» Source extract:
The accompanying unaudited condensed consolidated financial statements have been prepared in accordance with accounting principles generally accepted in the United States (“U.S. GAAP”) for interim financial information and in accordance with the instructions to Form 10-Q and Article 10 of Regulation S-X as promulgated by the Securities and Exchange Commission (“SEC”). It is recommended that these unaudited interim condensed consolidated financial statements be read in conjunction with the Company’s Annual Report on Form 10-K with all of the audited information and footnotes required by U.S. GAAP for complete financial statements for the year ended December 31, 2023, as filed with the SEC on March 6, 2024. In the opinion of management, all normal adjustments and recurring accruals considered necessary for a fair presentation of the financial position and results of operations for the periods presented have been included.

 

The results of operations for the nine-month period ended  September 30, 2024 are not necessarily indicative of the results to be expected for the year ending  December 31, 2024 or any other period. In preparing condensed consolidated financial statements, management is required to make estimates and assumptions that affect the reported amounts of assets and liabilities as of the date of the condensed consolidated statement of financial condition and reported amounts of revenues and expenses during the reporting period. Actual results could differ from estimates. Material estimates that are particularly susceptible to significant change in the near term relate to the determination of the allowance for credit losses ("ACL"), mortgage servicing rights, the fair value of financial instruments, the valuation of goodwill and deferred tax assets and liabilities.

» Data records:
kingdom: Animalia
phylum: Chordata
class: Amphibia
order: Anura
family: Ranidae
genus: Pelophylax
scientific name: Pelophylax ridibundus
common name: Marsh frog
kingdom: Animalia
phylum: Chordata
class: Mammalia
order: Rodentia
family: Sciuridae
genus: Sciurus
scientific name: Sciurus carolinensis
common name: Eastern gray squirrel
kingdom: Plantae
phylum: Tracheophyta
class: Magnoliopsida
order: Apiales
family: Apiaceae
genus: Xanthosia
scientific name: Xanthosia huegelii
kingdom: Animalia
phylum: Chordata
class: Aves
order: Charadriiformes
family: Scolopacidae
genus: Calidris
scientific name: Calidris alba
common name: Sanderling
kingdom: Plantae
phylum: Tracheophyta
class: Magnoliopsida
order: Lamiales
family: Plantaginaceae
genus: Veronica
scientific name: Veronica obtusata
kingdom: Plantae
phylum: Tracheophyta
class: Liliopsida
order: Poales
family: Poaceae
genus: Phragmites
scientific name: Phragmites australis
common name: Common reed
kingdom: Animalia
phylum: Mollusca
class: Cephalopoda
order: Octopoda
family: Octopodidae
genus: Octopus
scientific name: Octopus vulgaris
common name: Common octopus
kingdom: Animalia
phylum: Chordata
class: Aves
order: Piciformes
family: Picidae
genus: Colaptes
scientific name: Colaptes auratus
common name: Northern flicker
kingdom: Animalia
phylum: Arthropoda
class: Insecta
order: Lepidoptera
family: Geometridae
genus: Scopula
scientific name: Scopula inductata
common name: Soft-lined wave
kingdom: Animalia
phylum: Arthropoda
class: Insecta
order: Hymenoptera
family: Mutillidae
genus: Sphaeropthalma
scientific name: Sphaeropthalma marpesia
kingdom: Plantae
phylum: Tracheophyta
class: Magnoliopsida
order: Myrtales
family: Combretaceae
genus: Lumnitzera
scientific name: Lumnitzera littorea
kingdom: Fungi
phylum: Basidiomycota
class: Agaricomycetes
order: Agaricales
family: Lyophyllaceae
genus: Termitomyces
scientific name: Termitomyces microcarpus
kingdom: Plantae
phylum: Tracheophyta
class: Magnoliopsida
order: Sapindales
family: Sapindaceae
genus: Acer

» Tasks to perform:
#1 According to the interim financial statements excerpt, on what date was the Company's Annual Report on Form 10-K filed with the SEC?
#2 Carry on the interim financial statements excerpt from the end of its last sentence.

» Answers:
#1 March 6, 2024

#2
 

Principles of Consolidation

 

The condensed consolidated financial statements include Eagle, the Bank, OHF, Eagle Bancorp Statutory Trust I (the “Trust”) and OFS. All significant intercompany transactions and balances have been eliminated in consolidation.

 

Reclassifications 

 

Certain prior period amounts were reclassified to conform to the presentation for 2024. These reclassifications had no impact on net income or shareholders’ equity.

 

Subsequent Events

 

The Company has evaluated events and transactions subsequent to September 30, 2024 for recognition and/or disclosure.

 

Goodwill

 

Goodwill is recorded upon completion of a business combination as the difference between the purchase price and the fair value of net identifiable assets acquired. Subsequent to initial recognition, the Company tests goodwill for impairment annually as of October 31, or more often if events or circumstances, such as adverse changes in the business climate indicate there may be impairment. A goodwill impairment test is performed by comparing the fair value of the reporting unit with its carrying value.  An impairment charge is recorded for the amount by which thy carrying amount exceeds the reporting unit’s fair value. For goodwill considerations the Company is a single reporting unit.

 

During the quarter ended September 30, 2024, Management performed a quantitative goodwill impairment test with assistance from a third-party valuation specialist. The interim determination was primarily driven by a revision in the Company’s earnings outlook in comparison to budget. A weighted average of both the market and income approaches was used in valuing the reporting unit’s fair value. The interim goodwill impairment assessment as of August 31, 2024 concluded that goodwill was not impaired.

 

- 9 -

EAGLE BANCORP MONTANA, INC. AND SUBSIDIARIES
NOTES TO CONDENSED CONSOLIDATED FINANCIAL STATEMENTS (UNAUDITED)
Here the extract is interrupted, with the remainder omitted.